Assigned task:
Reproduce the text of each of the following items verbatim, omitting the pictures.

*** Data extracts Section Begins ***

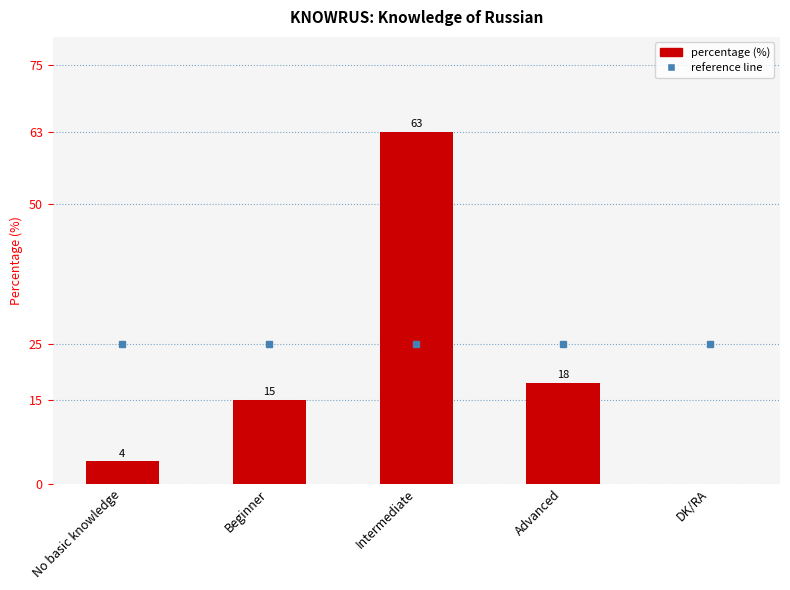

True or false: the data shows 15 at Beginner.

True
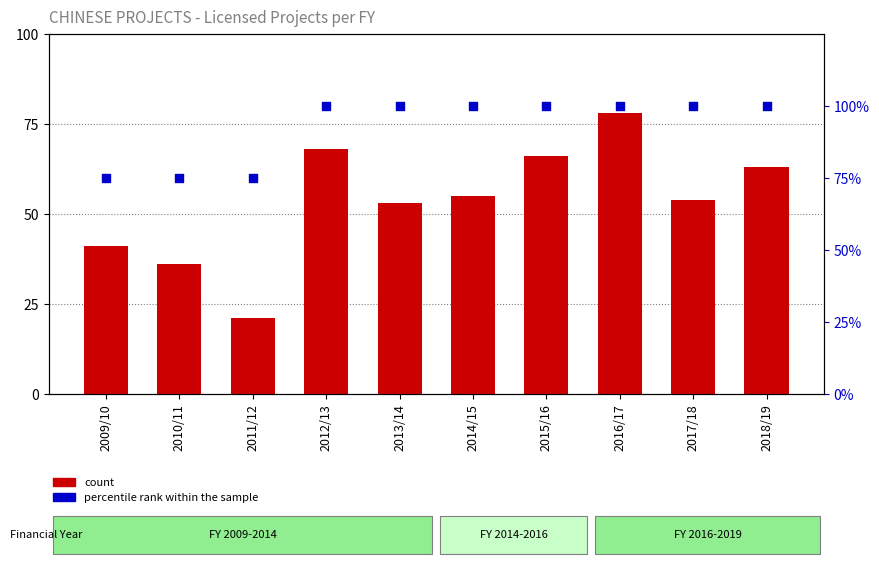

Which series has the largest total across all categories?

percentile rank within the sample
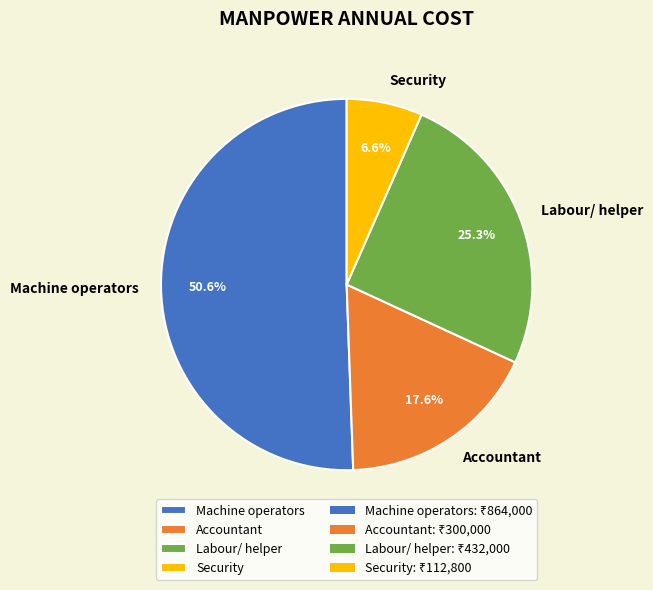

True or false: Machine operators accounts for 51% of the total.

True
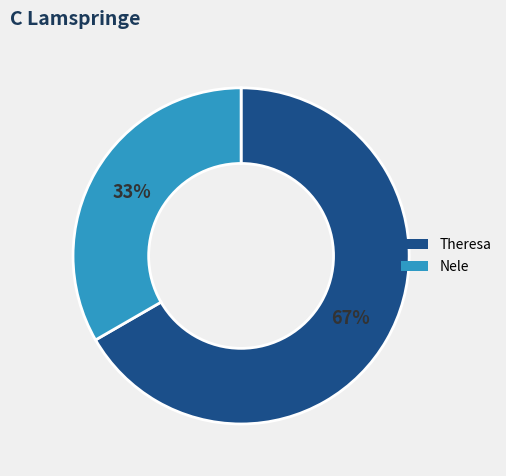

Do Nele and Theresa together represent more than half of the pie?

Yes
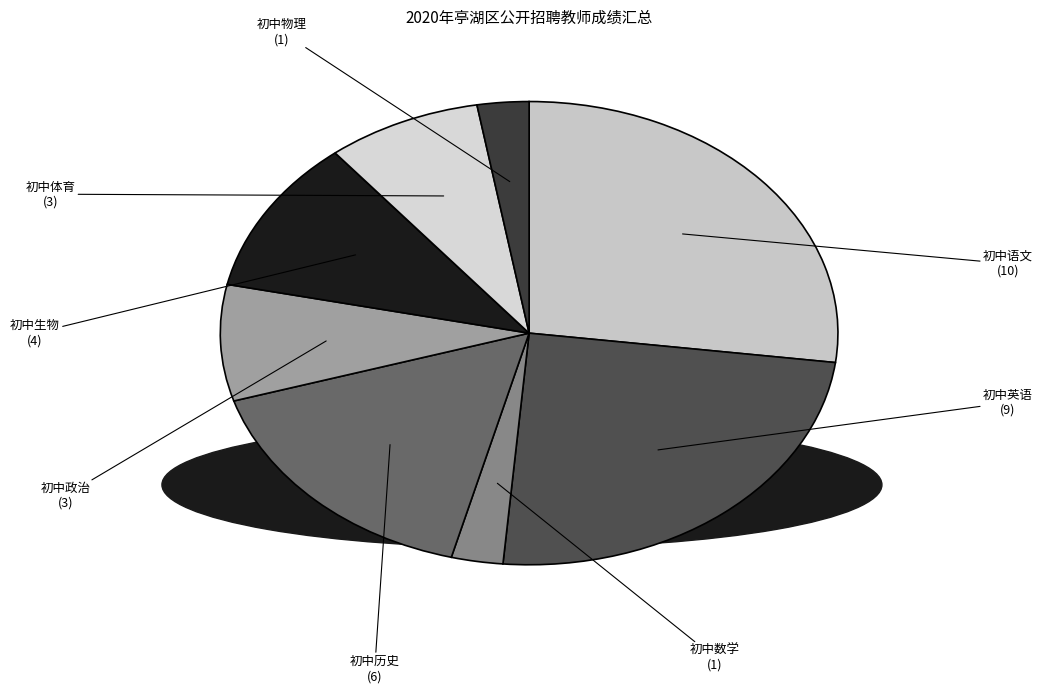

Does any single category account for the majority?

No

*** Data extracts Section Ends ***

Exercise result:
True or false: the data shows 15 at Beginner.

True

Which series has the largest total across all categories?

percentile rank within the sample

True or false: Machine operators accounts for 51% of the total.

True

Do Nele and Theresa together represent more than half of the pie?

Yes

Does any single category account for the majority?

No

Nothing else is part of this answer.